Brief though the conversation was, I could discern the disappointment in his voice, as he replied curtly over the phone, “It’s OK, son.”
That was in the early 1970s. Still without a permanent job, let alone an established career, it was small wonder that Pa felt disappointed. In later years, my mum would tell me that among his four sons, I was the one about whom he was most concerned.
Some weeks before, I had attended an interview at the Police Academy in Singapore as a result of a job application that had much to do with Pa’s prompting and cajoling. He was all at the same time excited, supportive and expectant when told of the interview.
But it was a job that I neither wanted nor even liked. Anyway, I agreed to attend the interview, hoping that I wouldn’t make it.
Unfortunately, I was successful, and suddenly I was faced with this problem of having to tell Pa that I didn’t want the job. The easy way out, I figured, was to tell him that I hadn’t made it at the interview. How very convenient indeed, but how naive of me.
The whole plan backfired. Unknown to me, the Police Academy contacted Pa a few weeks after the interview to enquire why I hadn’t reported to them.
Next, I got a call from an annoyed Pa. Known for his short fuse, I guess I was spared a proper shellacking only because he somehow realised it wasn’t his call to force me into a career that I didn’t like. This, I read in a subsequent letter when he remarked at the end in conciliatory tone, “I don’t wish to force upon you, anything that you don’t like. Do what you feel is right.”
Sober as this stance was, I guess it didn’t take away the hurt he felt after the betrayal by someone whom he loved and trusted.
This shameful event devastated me completely, for I realised that my dishonesty and deceit had hurt the one person who mattered a lot to me. I would have gladly endured a proper dressing down because his silence made it hard for me to bear. The only thing to do was to lie low and let things cool.

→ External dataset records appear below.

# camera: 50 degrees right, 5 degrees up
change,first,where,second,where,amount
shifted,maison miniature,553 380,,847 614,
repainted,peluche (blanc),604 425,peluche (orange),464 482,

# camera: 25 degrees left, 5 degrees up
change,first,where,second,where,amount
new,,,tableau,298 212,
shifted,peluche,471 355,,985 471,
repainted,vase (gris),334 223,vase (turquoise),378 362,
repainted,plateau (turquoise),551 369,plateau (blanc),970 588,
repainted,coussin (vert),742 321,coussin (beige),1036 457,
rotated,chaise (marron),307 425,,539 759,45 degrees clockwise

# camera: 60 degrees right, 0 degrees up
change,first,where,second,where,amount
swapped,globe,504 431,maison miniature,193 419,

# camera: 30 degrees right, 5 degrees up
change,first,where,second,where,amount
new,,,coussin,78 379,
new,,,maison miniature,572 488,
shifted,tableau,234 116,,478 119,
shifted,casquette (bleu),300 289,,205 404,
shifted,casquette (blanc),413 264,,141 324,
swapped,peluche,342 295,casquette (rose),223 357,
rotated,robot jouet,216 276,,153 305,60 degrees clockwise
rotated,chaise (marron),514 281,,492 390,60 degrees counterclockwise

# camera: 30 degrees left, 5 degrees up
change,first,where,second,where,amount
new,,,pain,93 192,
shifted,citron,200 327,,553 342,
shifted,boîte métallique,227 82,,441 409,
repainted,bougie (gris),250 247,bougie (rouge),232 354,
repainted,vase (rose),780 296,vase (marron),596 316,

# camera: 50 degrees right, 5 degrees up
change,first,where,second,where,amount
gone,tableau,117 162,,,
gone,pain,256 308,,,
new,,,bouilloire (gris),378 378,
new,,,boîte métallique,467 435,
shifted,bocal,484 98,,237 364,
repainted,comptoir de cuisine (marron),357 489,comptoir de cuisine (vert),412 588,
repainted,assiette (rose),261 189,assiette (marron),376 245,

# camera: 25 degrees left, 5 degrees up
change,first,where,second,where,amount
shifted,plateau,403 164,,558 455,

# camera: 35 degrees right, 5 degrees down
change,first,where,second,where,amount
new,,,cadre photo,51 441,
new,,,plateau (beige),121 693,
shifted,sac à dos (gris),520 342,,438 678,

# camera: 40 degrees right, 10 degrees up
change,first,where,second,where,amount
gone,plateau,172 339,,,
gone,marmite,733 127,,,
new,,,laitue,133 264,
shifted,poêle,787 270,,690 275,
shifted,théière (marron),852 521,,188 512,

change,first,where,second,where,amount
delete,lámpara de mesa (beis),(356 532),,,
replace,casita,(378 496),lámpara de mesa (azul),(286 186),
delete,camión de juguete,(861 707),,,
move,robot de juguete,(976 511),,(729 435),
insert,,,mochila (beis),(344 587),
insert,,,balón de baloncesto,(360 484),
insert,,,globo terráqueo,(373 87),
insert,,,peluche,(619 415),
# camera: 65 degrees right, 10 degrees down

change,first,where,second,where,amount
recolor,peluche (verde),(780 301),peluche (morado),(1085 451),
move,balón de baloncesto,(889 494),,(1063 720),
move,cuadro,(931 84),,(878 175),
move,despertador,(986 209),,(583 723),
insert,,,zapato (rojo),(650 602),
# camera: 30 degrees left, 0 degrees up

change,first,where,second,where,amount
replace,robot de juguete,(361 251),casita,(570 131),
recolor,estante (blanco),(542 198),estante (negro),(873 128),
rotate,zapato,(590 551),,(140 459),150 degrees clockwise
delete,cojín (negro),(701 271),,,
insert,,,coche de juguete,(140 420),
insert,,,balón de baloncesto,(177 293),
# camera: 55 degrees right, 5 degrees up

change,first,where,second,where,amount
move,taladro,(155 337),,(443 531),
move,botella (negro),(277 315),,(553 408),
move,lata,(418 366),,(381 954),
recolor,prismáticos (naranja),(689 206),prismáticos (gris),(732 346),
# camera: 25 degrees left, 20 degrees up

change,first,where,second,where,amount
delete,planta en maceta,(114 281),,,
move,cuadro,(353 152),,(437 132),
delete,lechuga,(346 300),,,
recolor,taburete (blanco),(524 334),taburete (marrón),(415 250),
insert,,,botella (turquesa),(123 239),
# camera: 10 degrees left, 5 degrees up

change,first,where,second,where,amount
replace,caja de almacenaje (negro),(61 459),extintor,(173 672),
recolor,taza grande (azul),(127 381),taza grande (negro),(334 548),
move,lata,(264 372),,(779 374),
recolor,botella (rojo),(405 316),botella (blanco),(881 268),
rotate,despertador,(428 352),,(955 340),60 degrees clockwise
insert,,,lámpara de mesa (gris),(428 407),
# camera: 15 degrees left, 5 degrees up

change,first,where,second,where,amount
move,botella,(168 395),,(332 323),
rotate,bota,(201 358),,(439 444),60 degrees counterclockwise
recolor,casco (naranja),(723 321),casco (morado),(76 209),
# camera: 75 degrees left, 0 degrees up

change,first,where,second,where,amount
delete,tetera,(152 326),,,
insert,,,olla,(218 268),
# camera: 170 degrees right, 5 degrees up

They say every cloud has a silver lining. The whole episode turned out to be a blessing in many ways. For one, I learned an important lesson... When children lie to their parents, it hurts them. I’m not referring to casual or white lies, but those serious ones. I resolved that I would never ever repeat that.
For another, I witnessed a positive change in Pa. He was initially hurt, no doubt, but as if he felt a sense of remorse and also of relief for not having made a wrong move that would have affected me for life, he slowly proceeded to make amends.
Our relationship got onto a firmer footing. For a man of a few words, and I would even venture to describe him as laconic, he became more uninhibited in his letters. I was able to reach the inner recesses of his heart. We corresponded more frequently and became more at ease with each other. Our relationship grew warmer by the day until he passed away a few years later.
For someone from a generation where feelings of affection were often withheld or suppressed, it was quite unusual of him to express his affection openly by signing off his letters, a few of which I still keep, with an endearing “Love, Pa”.
I love you too, Pa. Happy Father’s Day.